Israel’s offshore Tamar gas field may get a $1.5-$2 billion upgrade, including the construction of an underwater pipeline to an export plant in Egypt run by Spain’s Union Fenosa Gas (UFG).
The Tamar group plans to expand production capabilities with new wells, platform upgrades and a pipeline to Egypt if a final supply deal with UFG is signed, Israel’s Delek Drilling, one of the partners, said on Thursday.
Tamar has been supplying Israel with natural gas since coming online last year, and in May the partners signed a non-binding agreement to deliver about 4.5 billion cubic meters of gas a year for 15 years to UFG’s liquefied natural gas terminal in Egypt.

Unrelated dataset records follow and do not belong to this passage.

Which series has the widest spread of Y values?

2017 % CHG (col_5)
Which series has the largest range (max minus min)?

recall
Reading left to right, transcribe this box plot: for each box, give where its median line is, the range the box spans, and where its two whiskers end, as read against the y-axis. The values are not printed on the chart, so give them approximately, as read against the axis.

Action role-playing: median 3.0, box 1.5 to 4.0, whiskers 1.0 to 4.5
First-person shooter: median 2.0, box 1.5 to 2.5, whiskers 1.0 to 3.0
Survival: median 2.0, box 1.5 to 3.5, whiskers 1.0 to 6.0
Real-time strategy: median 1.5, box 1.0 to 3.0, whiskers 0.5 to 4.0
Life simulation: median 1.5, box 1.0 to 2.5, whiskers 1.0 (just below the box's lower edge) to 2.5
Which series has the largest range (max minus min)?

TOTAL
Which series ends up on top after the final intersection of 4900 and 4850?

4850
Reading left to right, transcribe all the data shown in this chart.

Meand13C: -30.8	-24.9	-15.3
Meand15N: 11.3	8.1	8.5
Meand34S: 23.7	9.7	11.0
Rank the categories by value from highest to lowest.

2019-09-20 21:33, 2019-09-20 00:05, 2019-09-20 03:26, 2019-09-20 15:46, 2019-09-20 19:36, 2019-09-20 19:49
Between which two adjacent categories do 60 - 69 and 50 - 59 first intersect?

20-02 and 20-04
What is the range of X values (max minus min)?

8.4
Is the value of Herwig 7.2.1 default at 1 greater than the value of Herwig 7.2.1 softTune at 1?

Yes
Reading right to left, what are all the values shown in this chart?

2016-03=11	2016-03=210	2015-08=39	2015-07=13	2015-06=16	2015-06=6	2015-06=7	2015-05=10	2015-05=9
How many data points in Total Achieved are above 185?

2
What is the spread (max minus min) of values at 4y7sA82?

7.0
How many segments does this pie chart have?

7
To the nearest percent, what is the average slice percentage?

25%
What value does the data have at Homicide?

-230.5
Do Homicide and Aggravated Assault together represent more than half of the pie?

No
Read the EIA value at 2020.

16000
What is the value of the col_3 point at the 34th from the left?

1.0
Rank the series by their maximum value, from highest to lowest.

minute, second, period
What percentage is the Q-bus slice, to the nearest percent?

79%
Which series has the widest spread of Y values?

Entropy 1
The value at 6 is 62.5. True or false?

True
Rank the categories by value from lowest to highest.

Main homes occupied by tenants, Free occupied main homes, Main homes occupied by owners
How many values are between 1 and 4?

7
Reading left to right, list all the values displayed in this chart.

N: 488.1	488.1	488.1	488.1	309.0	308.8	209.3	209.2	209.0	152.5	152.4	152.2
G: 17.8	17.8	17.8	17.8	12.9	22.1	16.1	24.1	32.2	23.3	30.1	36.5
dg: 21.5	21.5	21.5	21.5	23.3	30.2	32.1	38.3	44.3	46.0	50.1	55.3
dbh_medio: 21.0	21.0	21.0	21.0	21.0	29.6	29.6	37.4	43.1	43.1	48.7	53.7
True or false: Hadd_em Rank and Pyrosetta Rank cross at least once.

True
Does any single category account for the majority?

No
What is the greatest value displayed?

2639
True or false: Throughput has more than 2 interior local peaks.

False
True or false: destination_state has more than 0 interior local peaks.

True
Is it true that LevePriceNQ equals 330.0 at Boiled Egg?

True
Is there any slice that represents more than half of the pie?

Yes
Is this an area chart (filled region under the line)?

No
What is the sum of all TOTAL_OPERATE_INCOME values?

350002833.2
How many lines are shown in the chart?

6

UFG’s plant in Damietta has been idle since 2012 when gas shortages in Egypt led the government to divert supplies to its growing domestic needs.
If the deal is finalised, the U.S.-Israeli group running Tamar would cover pipeline costs up to the maritime border with Egypt and UFG would pay for the rest, Delek Drilling said in its quarterly report.
Total cost would be between $1.5-$2 billion, the company said, and supplies to Egypt would start flowing in 2017.
Union Fenosa Gas is a joint venture between Spain’s Gas Natural and Italy’s Eni.